The biggest difference with this model is that you can edit videos through conversation. After generating a clip, you can simply say "change the background to a beach," "slow down the footage," or "add a person on the right," and it will only modify the part you specified while keeping the rest intact. You don't have to regenerate the entire clip like with Sora each time.

Key points:

- Supports multimodal input: text + images + audio + video can be fed in together
- Outputs 10-second clips with synchronized audio
- YouTube Shorts is free to use; the Gemini app requires AI Plus ($7.99/month)
- The developer API hasn't been opened yet, with a release expected "within a few weeks"
- All outputs are强制带 SynthID 水印

compared to Sora 2: Sora has better character consistency and can generate 25-second clips; Omni Flash excels in multimodal input and dialogue editing, with much lower iteration costs.

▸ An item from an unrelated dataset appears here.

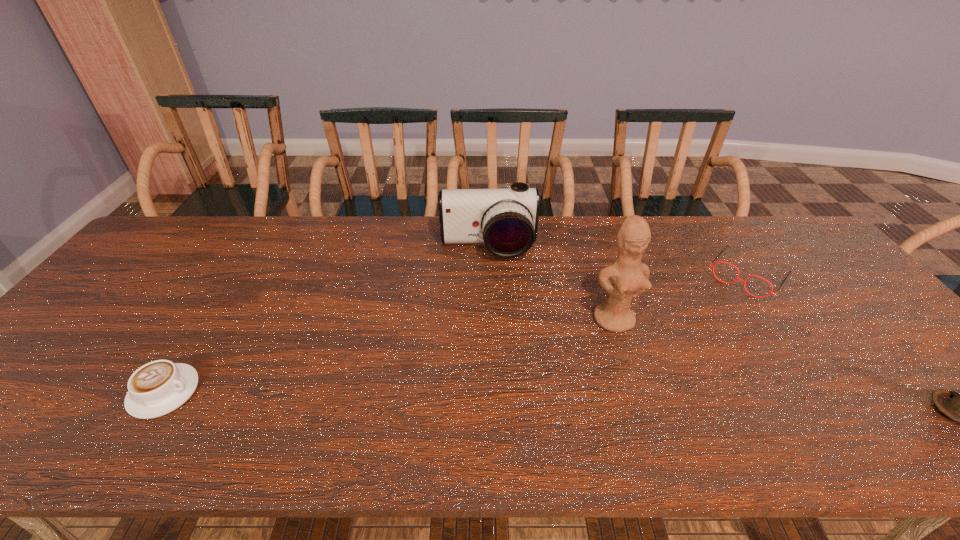
Find the location of a particular element. This screenshot has height=540, width=960. free space on the desktop that is between the cappuccino and the candle holder and is positioned on the front-facing side of the tallest object is located at coordinates (659, 403).

Locate an element on the screen. The width and height of the screenshot is (960, 540). vacant space on the desktop that is between the cappuccino and the third tallest object and is positioned on the surface of the fourth object from right to left is located at coordinates (499, 400).

Image resolution: width=960 pixels, height=540 pixels. I want to click on free spot on the desktop that is between the cappuccino and the rightmost object and is positioned on the front-facing side of the spectacles, so click(648, 403).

also has limitations: 10-second upper limit, cannot edit audio (to prevent deepfakes), text rendering is not very accurate, and complex motion scenes occasionally crash.

If you want to quickly experience video generation, you can check out [gemini omni]( https://www.veol.ai?utm_source=v2ex), which supports up to 4K output and charges per usage starting at $0.15.

Have you used any V friends? I feel that the direction of conversational editing is quite right, but the 10-second limit is indeed a bit short.